▸ Excerpted passage

Film review by John Campbell
By chance, I happened to hear Julia Gillard introduce legislation for the new Disability Insurance Scheme into the House of Reps on the morning that I saw this upbeat but touching movie.
As a society, we feel pity when seeing those whose physiology has been attacked by the ‘sharks of fate’, but in general we only take notice of them when they are striving for gold at the Paralympics. It’s a sad reflection of our obsession with air-brushed beauty.
Based on the memoir of one such unfortunate, the eponymous sessions refer to the encounters that Mark (John Hawkes), paralysed since childhood by a severe bout of polio, had with sex therapist Cheryl (Helen Hunt). The 38-year-old poet spends most of his time in an iron lung – he can survive for only a few hours outside of it. Mortified by his uncontrollable carnal functions and driven by a primal need for erotic gratification, he decides to undergo the therapy that he has so long spurned. But first he seeks out the blessing of Father Brendan, his local priest (William H Macy).

▸ Using the information
1. Answer these questions about the film review:
(a) What legislation was Julia Gillard introducing on the morning the reviewer saw the movie?
(b) What left Mark paralyzed since childhood?
(c) Which actor plays the sex therapist Cheryl?
2. Reproduce the passage of the film review that opens with the words "Film review by" and closes with "but touching movie.".

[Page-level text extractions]
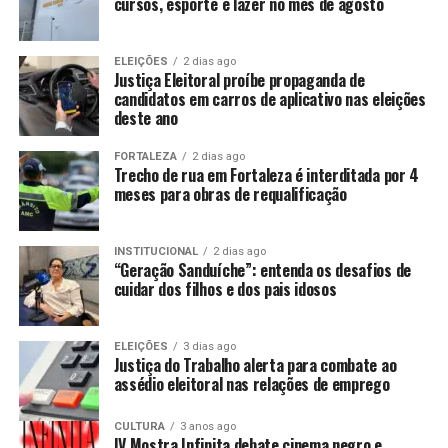
cursos, esporte e lazer no mês de agosto
ELEIÇÕES
2 dias ago
Justiça Eleitoral proíbe propaganda de
candidatos em carros de aplicativo nas eleições
deste ano
FORTALEZA
2 dias ago
Trecho de rua em Fortaleza é interditada por 4
meses para obras de requalificação
INSTITUCIONAL
2 dias ago
“Geração Sanduíche”: entenda os desafios de
cuidar dos filhos e dos pais idosos
ELEIÇÕES
3 dias ago
Justiça do Trabalho alerta para combate ao
assédio eleitoral nas relações de emprego
CULTURA
3 anos ago
IV Mostra Infinita debate cinema negro e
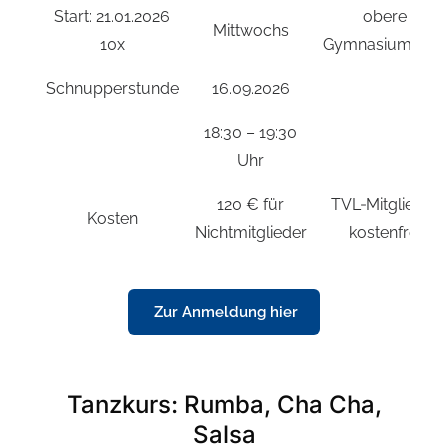
Start: 21.01.2026
obere
Mittwochs
10x
Gymnasiumhalle
Schnupperstunde
16.09.2026
18:30 – 19:30
Uhr
120 € für
TVL‑Mitglieder
Kosten
Nichtmitglieder
kostenfrei
Zur Anmeldung hier
Tanzkurs: Rumba, Cha Cha,
Salsa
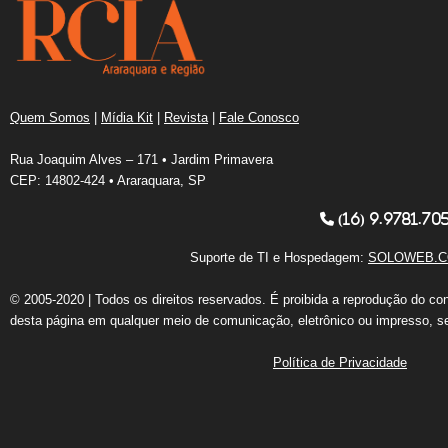
Quem Somos
|
Mídia Kit
|
Revista
|
Fale Conosco
Rua Joaquim Alves – 171 • Jardim Primavera
CEP: 14802-424 • Araraquara, SP
(16) 9.9781.70
Suporte de TI e Hospedagem:
SOLOWEB.C
© 2005-2020 | Todos os direitos reservados. É proibida a reprodução do co
desta página em qualquer meio de comunicação, eletrônico ou impresso, s
Política de Privacidade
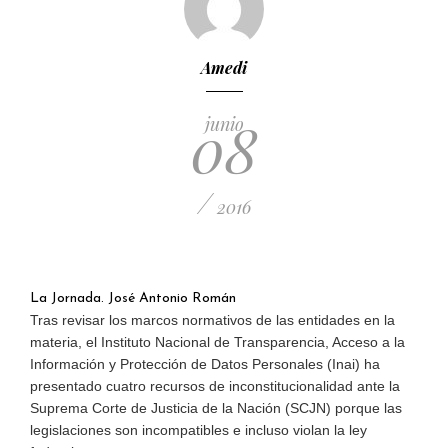
Amedi
08
junio
/
2016
La Jornada. José Antonio Román
Tras revisar los marcos normativos de las entidades en la
materia, el Instituto Nacional de Transparencia, Acceso a la
Información y Protección de Datos Personales (Inai) ha
presentado cuatro recursos de inconstitucionalidad ante la
Suprema Corte de Justicia de la Nación (SCJN) porque las
legislaciones son incompatibles e incluso violan la ley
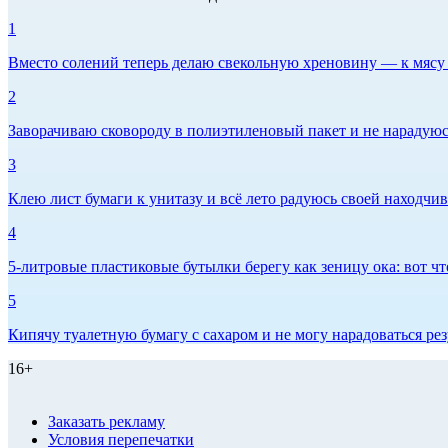
1
Вместо солений теперь делаю свекольную хреновину — к мясу и
2
Заворачиваю сковороду в полиэтиленовый пакет и не нарадуюсь 
3
Клею лист бумаги к унитазу и всё лето радуюсь своей находчиво
4
5-литровые пластиковые бутылки берегу как зеницу ока: вот ч
5
Кипячу туалетную бумагу с сахаром и не могу нарадоваться рез
16+
Заказать рекламу
Условия перепечатки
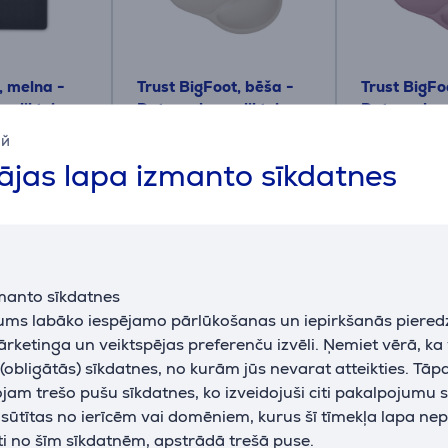
 melna -
Trust BigFoot, bēša -
Trust BigFo
paliktnis
Datorpeles paliktnis
Datorpeles 
ий
26012
26013
jas lapa izmanto sīkdatnes
Cena:
Cena:
14.99 €
14.99 €
manto sīkdatnes
jums labāko iespējamo pārlūkošanas un iepirkšanās piered
ārketinga un veiktspējas preferenču izvēli. Ņemiet vērā, ka
obligātās) sīkdatnes, no kurām jūs nevarat atteikties. Tāp
am trešo pušu sīkdatnes, ko izveidojuši citi pakalpojumu s
Saistītās preces
k sūtītas no ierīcēm vai domēniem, kurus šī tīmekļa lapa ne
ti no šīm sīkdatnēm, apstrādā trešā puse.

▸ Answers provided
1.
(a) Legislation for the new Disability Insurance Scheme.
(b) A severe bout of polio.
(c) Helen Hunt.

2.
Film review by John Campbell
By chance, I happened to hear Julia Gillard introduce legislation for the new Disability Insurance Scheme into the House of Reps on the morning that I saw this upbeat but touching movie.